This is an interesting question and one that my answer has recently significantly changed direction by approximately 180 degrees. There was a number of reasons why I never believed that PHP was a particularly good choice of language for building web ‘applications’.
Firstly, my chosen career suggests that I ought to be using Java J2EE for developing web applications. But Java J2EE makes things quite complicated, sometimes over complicated. It’s very flexible of course, but it’s heavy on resources (needs oodles of memory!) and heavy on development time, heavy on deployment time.

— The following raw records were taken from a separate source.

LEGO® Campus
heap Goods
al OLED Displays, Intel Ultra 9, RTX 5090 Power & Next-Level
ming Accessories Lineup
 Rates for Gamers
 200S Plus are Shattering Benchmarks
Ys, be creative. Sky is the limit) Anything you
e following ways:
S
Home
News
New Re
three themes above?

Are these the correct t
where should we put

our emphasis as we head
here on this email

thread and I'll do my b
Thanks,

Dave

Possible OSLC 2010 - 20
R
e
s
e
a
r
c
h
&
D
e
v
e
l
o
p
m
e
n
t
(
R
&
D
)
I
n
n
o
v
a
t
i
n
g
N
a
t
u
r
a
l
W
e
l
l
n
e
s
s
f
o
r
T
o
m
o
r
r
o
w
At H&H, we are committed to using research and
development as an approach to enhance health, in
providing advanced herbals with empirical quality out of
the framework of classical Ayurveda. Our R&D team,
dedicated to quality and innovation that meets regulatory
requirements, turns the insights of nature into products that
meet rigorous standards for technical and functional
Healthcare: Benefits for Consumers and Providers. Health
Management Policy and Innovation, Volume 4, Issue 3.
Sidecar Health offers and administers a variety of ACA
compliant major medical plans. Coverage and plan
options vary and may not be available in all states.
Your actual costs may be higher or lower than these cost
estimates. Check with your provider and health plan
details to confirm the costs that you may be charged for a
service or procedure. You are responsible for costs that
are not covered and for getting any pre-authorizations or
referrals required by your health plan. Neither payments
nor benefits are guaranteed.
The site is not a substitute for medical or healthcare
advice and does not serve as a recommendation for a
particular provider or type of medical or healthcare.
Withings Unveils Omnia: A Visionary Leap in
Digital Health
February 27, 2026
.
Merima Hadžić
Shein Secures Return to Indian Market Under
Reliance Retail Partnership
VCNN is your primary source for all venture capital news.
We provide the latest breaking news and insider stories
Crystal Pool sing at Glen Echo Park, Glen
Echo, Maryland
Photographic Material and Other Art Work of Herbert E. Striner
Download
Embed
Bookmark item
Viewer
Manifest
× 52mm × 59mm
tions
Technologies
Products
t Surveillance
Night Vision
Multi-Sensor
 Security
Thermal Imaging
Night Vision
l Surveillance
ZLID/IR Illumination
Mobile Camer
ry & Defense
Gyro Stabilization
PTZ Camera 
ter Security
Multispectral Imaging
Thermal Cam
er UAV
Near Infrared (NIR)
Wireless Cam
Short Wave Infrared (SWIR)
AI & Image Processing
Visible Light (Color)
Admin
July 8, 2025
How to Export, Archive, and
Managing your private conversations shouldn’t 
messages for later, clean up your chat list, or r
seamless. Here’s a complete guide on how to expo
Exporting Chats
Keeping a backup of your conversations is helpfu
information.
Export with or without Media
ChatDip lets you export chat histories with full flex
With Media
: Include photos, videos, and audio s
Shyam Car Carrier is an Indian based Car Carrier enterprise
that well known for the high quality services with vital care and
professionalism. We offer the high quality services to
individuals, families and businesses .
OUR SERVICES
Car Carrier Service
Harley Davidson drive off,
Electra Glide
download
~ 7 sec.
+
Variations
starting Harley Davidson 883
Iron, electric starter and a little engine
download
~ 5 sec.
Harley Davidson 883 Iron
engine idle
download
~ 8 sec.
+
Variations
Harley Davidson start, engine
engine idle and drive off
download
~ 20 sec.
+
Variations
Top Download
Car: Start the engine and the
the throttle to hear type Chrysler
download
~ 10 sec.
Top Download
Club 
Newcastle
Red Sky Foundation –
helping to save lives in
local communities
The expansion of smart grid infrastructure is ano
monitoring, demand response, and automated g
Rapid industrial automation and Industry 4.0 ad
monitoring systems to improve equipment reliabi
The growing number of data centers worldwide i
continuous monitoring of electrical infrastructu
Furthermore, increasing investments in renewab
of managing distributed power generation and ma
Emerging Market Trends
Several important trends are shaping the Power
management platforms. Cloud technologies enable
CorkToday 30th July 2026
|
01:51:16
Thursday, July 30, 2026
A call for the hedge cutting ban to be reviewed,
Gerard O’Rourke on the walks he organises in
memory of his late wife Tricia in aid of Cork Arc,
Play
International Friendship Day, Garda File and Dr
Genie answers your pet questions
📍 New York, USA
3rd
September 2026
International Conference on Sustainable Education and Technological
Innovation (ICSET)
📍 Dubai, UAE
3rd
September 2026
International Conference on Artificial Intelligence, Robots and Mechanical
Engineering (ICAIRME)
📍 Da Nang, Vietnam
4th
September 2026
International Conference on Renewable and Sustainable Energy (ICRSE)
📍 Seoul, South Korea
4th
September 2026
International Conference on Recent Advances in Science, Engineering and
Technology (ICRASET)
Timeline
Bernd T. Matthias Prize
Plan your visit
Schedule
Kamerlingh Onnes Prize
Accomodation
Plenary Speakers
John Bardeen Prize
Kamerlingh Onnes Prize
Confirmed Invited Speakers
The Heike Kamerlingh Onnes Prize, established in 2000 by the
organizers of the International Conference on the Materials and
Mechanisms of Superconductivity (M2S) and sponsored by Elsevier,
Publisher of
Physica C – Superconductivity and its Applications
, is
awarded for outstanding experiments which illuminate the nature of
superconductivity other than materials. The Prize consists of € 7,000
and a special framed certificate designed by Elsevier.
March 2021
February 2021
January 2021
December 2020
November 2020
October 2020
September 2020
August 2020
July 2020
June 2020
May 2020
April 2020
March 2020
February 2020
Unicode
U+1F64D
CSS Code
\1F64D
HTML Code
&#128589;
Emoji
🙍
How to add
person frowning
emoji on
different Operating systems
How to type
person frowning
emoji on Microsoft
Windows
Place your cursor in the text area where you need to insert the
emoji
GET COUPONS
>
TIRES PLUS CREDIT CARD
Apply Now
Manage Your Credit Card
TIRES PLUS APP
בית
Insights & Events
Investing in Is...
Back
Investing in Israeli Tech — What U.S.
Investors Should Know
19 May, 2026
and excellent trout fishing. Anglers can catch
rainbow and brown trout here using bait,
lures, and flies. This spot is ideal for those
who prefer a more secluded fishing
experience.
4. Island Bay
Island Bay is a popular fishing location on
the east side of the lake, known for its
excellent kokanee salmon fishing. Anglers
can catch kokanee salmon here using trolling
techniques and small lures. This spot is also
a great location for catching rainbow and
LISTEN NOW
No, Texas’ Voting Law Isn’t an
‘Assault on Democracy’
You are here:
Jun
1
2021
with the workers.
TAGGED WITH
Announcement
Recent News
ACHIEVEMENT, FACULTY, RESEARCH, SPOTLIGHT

Then there’s ASP.Net, which I’m really very enamoured with, and still to this day really like. Except it only runs well on a Windows platform (don’t get me started on trying to setup Mono in a web environment! The instructions aren’t clear, generally don’t match reality and when you’re faced with ‘sigsegv’ or ‘libc does not support TLS’ even though you’ve installed the RedHat 9 RPM’s onto a stock Redhat 9 system you get a bit downhearted). Where was I? Ah yes, ASP.Net is a great choice for large web applications. But it can be expensive to keep up with, because the latest and greatest features are added to the latest and greatest IDE. The constant upgrade treadmill for the development environment becomes tedious and costs a lot of money.
Which brings me to PHP. In particular, PHP with the Smarty Template Engine and VS.PHP. In my opinion it provides most of the flexibility of J2EE and ASP.Net without the upgrade treadmill costs, or the complex web.xml deployment descriptors. Admittedly, using VS.PHP does require a copy of Visual Studio.Net, but it works just as well on VS.Net 2002 as it does on VS.Net 2003. I can only assume at this point that it’ll continue to work VS.Net 2002 for the foreseeable future, and I’ll be petitioning the authors accordingly since that’s the version I have.
Using Smarty for web development really brings PHP into the prime time. It provides business logic from display logic seperation which has long been lacking in PHP. Not that it forces you to – you do have to be disciplined about it, but then the same is true of both JSP and ASPX. You seperate out your templates from your PHP classes, and use simple template variable substitutions for including dynamic data. The whole development cycle is very rapid, from design, to deployment with the VS.PHP FTP deployment tool. Page execution is extremely fast, particularly if the programmer makes efficient use of the very easy to understand Smarty caching mechanism. The caching mechanism of Smarty is very easy to setup, very easy to program for, and provides some significant performance gains for your pages. It’s significantly easier to program for than the ASPX caching mechanism.
If you’re looking for speed of development, speed of deployment and speed of execution, you’d be hard pushed to find a better alternative than PHP Smarty and the VS.PHP product. I’ve only really just touched on the very edge of this subject – I suspect I will update this with some more meaningful comparisons later.